Eutanasia.

Agli atti della vita, è giusto rispondere con altri atti di vita. C’è chi sostiene che la vita sia nostra, c’è chi sostiene che non sia così. In questo momento storico, la società e la religione sostengono che la vita non è nostra. In queste due ideologie, non è esclusa l’ombra del possesso sulla vita che guidano, ora religiosamente, ora politicamente, ora in ambedue i casi. In quanto poteri, non possono diversamente.
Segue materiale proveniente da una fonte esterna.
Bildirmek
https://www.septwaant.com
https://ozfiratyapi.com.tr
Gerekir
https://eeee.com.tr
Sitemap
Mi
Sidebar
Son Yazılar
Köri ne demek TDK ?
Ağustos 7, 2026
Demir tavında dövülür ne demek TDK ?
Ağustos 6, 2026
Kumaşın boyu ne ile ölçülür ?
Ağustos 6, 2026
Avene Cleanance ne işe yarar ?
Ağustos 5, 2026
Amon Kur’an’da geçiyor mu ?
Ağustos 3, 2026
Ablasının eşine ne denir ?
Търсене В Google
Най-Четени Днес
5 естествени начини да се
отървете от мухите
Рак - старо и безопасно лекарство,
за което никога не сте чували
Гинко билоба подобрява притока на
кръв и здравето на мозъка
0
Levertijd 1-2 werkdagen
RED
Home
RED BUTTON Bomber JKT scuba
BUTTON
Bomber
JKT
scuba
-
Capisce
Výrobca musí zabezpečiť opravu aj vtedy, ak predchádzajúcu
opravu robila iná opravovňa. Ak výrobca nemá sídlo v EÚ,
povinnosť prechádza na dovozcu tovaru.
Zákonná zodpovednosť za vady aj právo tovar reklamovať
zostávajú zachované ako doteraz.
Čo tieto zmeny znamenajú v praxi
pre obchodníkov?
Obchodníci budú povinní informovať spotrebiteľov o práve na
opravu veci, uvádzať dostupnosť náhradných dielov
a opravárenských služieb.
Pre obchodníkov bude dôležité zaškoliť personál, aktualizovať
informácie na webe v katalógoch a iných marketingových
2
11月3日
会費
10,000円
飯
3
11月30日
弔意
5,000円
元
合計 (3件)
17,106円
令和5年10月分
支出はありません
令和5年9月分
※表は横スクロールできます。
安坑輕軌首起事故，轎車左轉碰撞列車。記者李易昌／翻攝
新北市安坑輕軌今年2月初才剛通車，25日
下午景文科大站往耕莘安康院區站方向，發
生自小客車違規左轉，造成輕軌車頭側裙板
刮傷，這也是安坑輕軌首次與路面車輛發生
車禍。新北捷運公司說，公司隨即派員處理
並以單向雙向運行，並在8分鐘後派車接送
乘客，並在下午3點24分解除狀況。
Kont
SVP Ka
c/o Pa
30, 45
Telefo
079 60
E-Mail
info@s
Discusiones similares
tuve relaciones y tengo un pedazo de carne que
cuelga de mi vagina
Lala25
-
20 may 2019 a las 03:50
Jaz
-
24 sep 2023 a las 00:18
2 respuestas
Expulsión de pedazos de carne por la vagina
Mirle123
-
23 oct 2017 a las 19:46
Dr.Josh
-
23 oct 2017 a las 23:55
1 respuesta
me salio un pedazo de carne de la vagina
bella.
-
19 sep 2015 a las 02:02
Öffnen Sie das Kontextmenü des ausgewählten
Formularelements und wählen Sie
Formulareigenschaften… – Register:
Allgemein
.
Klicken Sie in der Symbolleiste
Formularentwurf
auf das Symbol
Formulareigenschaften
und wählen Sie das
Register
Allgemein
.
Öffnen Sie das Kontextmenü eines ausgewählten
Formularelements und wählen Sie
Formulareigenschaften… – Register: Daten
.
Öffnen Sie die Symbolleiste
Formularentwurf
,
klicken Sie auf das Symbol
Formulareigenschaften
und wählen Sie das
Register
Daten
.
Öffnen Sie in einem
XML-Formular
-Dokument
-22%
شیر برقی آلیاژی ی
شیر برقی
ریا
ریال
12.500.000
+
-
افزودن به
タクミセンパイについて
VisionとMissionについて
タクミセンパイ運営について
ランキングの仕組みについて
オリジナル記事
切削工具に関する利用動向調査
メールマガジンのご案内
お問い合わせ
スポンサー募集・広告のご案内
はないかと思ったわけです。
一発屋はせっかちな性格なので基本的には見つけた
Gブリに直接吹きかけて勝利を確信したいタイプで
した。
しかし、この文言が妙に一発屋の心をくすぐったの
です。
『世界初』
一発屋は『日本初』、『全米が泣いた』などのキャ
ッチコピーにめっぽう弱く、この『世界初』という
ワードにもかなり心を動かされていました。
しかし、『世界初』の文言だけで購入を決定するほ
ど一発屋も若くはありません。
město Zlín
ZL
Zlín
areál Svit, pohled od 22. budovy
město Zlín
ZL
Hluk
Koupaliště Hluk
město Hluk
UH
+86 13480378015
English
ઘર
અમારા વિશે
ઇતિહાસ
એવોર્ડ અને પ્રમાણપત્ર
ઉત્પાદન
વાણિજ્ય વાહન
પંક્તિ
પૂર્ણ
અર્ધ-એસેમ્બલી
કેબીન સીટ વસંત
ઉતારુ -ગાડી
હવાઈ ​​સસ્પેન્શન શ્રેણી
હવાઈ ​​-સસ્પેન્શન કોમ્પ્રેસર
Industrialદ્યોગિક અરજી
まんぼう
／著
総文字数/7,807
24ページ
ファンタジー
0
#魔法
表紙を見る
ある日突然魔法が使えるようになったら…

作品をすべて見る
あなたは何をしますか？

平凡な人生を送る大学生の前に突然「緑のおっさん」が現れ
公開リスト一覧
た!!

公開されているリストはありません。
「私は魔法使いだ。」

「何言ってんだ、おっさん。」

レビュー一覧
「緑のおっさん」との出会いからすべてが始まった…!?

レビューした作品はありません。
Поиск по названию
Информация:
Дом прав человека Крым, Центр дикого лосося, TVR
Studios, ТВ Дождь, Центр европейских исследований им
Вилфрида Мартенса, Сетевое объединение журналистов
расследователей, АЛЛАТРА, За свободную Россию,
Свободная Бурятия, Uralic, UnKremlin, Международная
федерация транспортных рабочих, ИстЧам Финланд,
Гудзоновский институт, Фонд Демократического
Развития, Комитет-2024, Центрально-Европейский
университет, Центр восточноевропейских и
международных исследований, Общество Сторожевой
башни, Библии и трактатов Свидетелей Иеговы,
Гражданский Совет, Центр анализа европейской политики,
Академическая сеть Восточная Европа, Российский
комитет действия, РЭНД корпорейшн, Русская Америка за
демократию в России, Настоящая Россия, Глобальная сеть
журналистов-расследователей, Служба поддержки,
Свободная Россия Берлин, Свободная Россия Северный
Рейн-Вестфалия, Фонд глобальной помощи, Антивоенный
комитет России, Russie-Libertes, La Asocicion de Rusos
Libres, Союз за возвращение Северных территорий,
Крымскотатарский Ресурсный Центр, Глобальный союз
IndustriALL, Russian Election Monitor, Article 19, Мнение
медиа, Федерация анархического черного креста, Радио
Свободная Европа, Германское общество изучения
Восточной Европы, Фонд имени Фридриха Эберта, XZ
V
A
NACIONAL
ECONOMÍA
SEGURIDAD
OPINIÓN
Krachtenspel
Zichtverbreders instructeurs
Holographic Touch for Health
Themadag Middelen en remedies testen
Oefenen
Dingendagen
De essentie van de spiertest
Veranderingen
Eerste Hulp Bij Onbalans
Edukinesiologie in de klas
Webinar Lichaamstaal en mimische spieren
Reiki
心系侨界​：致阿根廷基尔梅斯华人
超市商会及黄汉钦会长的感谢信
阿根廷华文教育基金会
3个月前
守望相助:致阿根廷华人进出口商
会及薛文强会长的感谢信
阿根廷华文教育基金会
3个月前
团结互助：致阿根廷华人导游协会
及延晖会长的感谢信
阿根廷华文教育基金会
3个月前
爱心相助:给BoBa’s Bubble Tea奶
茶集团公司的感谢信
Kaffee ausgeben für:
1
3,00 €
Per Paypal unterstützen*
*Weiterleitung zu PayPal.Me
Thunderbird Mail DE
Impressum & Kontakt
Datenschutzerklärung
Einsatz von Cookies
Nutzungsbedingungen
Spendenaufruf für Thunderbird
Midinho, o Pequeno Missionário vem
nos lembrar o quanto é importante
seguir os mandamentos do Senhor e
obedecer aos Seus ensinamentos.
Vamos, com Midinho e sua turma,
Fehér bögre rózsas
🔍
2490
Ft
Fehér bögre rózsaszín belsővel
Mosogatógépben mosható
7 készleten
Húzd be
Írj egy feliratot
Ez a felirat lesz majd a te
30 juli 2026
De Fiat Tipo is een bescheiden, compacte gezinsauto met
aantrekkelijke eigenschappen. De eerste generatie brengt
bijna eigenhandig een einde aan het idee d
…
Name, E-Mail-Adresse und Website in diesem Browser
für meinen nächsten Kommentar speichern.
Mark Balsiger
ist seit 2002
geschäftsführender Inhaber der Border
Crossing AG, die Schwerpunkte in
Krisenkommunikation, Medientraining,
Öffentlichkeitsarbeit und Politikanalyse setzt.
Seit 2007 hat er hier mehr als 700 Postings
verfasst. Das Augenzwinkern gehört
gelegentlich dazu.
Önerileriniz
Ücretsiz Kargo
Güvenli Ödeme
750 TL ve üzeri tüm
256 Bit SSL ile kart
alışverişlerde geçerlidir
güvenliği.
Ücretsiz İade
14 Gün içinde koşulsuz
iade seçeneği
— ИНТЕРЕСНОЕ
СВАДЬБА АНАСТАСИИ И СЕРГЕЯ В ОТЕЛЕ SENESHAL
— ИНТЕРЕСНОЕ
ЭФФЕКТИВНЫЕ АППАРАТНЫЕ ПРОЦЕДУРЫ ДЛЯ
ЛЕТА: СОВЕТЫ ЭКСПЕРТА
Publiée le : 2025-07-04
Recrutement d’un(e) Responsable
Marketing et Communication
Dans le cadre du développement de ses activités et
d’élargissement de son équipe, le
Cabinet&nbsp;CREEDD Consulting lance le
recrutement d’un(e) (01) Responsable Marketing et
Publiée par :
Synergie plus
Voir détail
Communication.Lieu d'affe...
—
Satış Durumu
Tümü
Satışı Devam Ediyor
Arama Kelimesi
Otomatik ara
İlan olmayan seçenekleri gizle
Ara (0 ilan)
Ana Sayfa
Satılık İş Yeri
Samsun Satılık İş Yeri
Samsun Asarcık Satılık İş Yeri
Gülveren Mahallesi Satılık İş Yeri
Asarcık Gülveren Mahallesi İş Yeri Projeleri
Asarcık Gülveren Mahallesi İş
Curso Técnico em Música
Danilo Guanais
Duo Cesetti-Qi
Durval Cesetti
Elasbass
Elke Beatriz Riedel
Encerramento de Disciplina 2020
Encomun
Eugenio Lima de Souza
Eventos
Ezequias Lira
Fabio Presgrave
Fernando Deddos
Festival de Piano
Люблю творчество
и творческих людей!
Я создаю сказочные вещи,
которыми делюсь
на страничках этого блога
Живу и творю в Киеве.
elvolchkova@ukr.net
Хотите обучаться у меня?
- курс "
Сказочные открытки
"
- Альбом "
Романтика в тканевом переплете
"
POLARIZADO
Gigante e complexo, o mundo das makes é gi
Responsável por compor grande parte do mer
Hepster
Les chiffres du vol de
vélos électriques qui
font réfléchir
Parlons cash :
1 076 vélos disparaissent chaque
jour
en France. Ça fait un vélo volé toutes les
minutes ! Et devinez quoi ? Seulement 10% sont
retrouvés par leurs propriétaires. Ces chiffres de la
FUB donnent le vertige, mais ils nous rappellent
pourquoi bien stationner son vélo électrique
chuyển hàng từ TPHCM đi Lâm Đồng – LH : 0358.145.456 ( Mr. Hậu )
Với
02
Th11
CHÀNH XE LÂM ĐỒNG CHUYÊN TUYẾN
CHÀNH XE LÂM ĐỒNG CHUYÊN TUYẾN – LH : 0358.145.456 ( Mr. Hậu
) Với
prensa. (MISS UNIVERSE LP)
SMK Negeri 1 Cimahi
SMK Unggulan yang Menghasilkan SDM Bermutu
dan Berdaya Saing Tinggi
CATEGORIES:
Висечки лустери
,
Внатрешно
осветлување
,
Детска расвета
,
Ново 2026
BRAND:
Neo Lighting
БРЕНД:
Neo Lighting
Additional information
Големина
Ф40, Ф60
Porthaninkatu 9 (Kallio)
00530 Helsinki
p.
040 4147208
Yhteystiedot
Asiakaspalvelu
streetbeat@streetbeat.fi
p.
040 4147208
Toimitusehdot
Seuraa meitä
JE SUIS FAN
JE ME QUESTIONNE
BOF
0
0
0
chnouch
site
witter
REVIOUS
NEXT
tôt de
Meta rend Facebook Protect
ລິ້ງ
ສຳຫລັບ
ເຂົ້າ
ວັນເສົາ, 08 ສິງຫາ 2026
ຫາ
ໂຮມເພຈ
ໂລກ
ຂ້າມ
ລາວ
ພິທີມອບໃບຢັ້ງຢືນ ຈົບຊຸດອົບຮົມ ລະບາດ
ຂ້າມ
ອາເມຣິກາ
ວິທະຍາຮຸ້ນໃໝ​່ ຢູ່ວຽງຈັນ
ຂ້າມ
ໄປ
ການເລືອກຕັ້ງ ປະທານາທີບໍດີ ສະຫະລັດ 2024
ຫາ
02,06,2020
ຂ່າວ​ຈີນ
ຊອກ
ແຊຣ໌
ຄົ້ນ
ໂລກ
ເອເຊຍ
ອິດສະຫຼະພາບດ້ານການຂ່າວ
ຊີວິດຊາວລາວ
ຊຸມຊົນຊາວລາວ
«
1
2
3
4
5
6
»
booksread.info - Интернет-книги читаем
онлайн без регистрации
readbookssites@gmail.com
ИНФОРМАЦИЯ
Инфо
E’ triste, ma è così. Ora, chiediamoci, che cos’è vita? Ci sono miliardi di risposte. Credo che non ci siamo ancora messi d’accordo sulla risposta ultima. Chiediamoci, inoltre, quale lo scopo della vita. Miliardi di risposte anche qui. Chiediamoci ancora, quando posso dirmi di essere vita? E, per chi? Per un’idea di me? Per un’idea sociale? Per una più elevata idea? A mio avviso, ci si può dire vita nella vita, tanto quanto rechiamo vita: vuoi a noi stessi, vuoi al sociale, vuoi alle idee che vuoi. Ci sono casi, in cui non si può più esserlo, per nessuno dei casi che ti cito. O, esserlo, al più, sottostando, a pesantissime croci. Ci sono casi, in cui possiamo alleviare il peso di quelle croci. Ci sono casi, in cui non lo possiamo in alcun modo. Ebbene, con quale e per quale diritto si può dire ad un’umanità caduta sotto il peso della sua croce: mi dispiace ma questa è la nostra vita?